Ne soyons pas comme des images.


Un moment de lecture en compagnie d'une adorable Souris
            Comme des images, annonce sur une couverture lumineuse, épurée, attirante, avec un air futuriste non négligeable un titre imposant qui s’efface doucement. Comme un cri cependant fragile, transparent, non affirmé. Peut-être tient-on là l’essentiel du livre. En un titre seulement, une couverture, le talent graphique de la collection. 
En dessous deux jeunes filles, quasiment identique, des jumelles, certainement. 
Et en quatrième de couverture, en annonce, en introduction, en phrase d’accroche, ces quelques mots : « Il etait une fois des ados sages comme des images. » 

Il etait une fois. 
            Un conte ? Vraiment ? Alors que tout semble nous annoncer le récit quotidien d’une bande d’ados. Alors que tout semble évoquer la technologie, la modernité. Alors qu’on n’a pas l’impression de laisser place là aux histoires. Et encore moins aux contes, dans leurs récits merveilleux et plein de rêves.
           Eh bien justement. Des ados sages comme des images nous dit-on. Alors qu’il y a derrière les relations souvent cruelles entre ces adolescents. Alors qu’il y a la concurrence ici, les moqueries, le harcèlement parfois, alors qu’il y a bientôt pour Léopoldine, la honte d’une vidéo dévastatrice publiée sur le net.
            Un conte en effet n’est-il pas comme un mythe le récit passionnant d’aventures palpitantes dénonçant malgré tout un défaut de notre société ou de la vie humaine ?
  
            On ressent. Beaucoup. 
            Il y a l’attachement presque désespéré de la narratrice – qui ne porte pas de nom, à laquelle on s’attache, à laquelle on s’identifie donc, qui pourrait être n’importe qui – pour Léopoldine. Si elle le lâche, elle n’a plus ce modèle, elle n’a plus cette amitié, elle admet aussi qu’elle s’est peut-être trompée, que Léopoldine n’est peut-être pas cette formidable amie qu’elle a depuis la sixième.
             Il y a cette Léo, qui devient la risée du lycée et nous on comprend, et nous on compatit, et nous on a pitié, et nous on voit tout, et nous on souffre pour elle.

*Tâches à réaliser*
1. D'après la critique de Comme des images, depuis quelle classe Léopoldine est-elle l'amie de la narratrice ?
2. Reprenez la critique de Comme des images à partir de sa dernière phrase, dans le même ton.
Les items qui suivent proviennent d'une autre source que la critique.

*Items fournis*
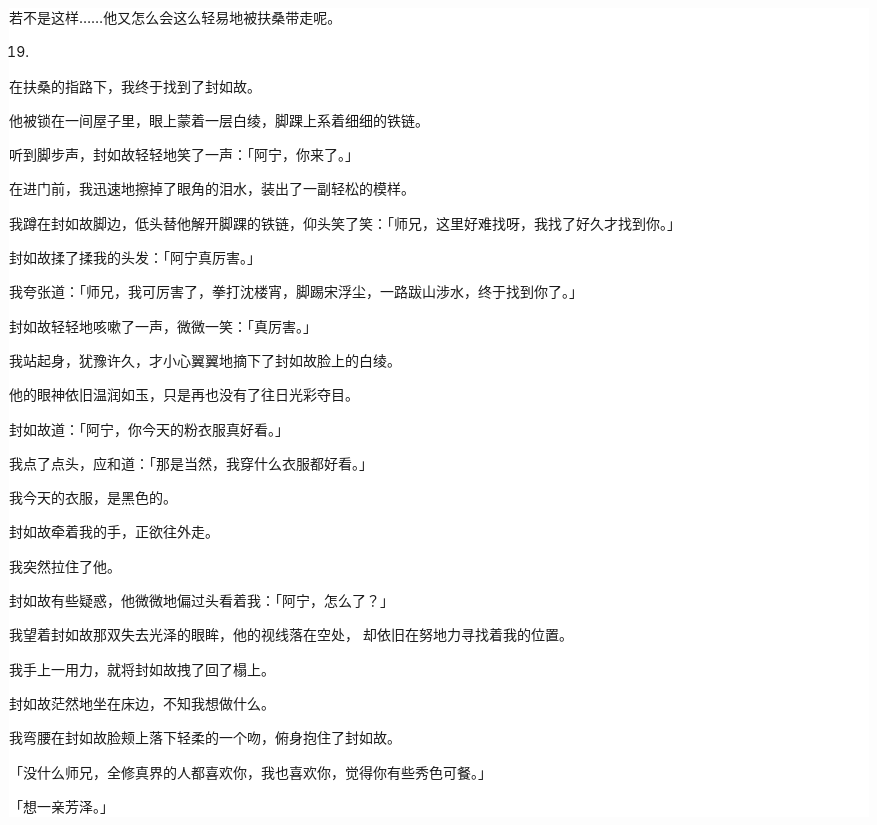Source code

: 
若不是这样……他又怎么会这么轻易地被扶桑带走呢。


19.


在扶桑的指路下，我终于找到了封如故。


他被锁在一间屋子里，眼上蒙着一层白绫，脚踝上系着细细的铁链。


听到脚步声，封如故轻轻地笑了一声：「阿宁，你来了。」


在进门前，我迅速地擦掉了眼角的泪水，装出了一副轻松的模样。


我蹲在封如故脚边，低头替他解开脚踝的铁链，仰头笑了笑：「师兄，这里好难找呀，我找了好久才找到你。」


封如故揉了揉我的头发：「阿宁真厉害。」


我夸张道：「师兄，我可厉害了，拳打沈楼宵，脚踢宋浮尘，一路跋山涉水，终于找到你了。」


封如故轻轻地咳嗽了一声，微微一笑：「真厉害。」


我站起身，犹豫许久，才小心翼翼地摘下了封如故脸上的白绫。


他的眼神依旧温润如玉，只是再也没有了往日光彩夺目。


封如故道：「阿宁，你今天的粉衣服真好看。」


我点了点头，应和道：「那是当然，我穿什么衣服都好看。」


我今天的衣服，是黑色的。


封如故牵着我的手，正欲往外走。


我突然拉住了他。


封如故有些疑惑，他微微地偏过头看着我：「阿宁，怎么了？」


我望着封如故那双失去光泽的眼眸，他的视线落在空处， 却依旧在努地力寻找着我的位置。


我手上一用力，就将封如故拽了回了榻上。


封如故茫然地坐在床边，不知我想做什么。


我弯腰在封如故脸颊上落下轻柔的一个吻，俯身抱住了封如故。


「没什么师兄，全修真界的人都喜欢你，我也喜欢你，觉得你有些秀色可餐。」


「想一亲芳泽。」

*Réponses rédigées*
1. Depuis la sixième.

2.
            Il y a Timothée quand même, parce que ce garçon est aussi victime, bien que coupable. 
            Et enfin et surtout il y a Iseult. Artiste, ombre, jumelle effacée dans l’ombre de sa sœur, jumelle touchante et bien plus attachante que tout autre personnage. 
            Que se tisse-t-il vraiment entre tous ces personnages ? Que ressort-il vraiment de ce récit fluide, qui entraîne le lecteur dans une lecture passionnante, ce genre de lecture dont on semble ne pas voir les pages se tourner, ce genre de lecture qu’on ne veut pas arrêter – « allez un chapitre et j’arrête » - ce genre de lectures aussi entrecoupée de sortes d’ « extras », de compléments : commentaires YouTube, conversation Facebook … 
            Quel message finalement vient percuter le lecteur de plein fouet ?
  
            On comprend oui.
           Que l’attachement de la narratrice est bien vain. Qu’elle accordait reconnaissance à ce qui n’était qu’un modèle à suivre. 
            Que l’amitié parfois peut tromper.
           Que celle-ci et amour se mélangent et on ne sait plus vraiment où on est.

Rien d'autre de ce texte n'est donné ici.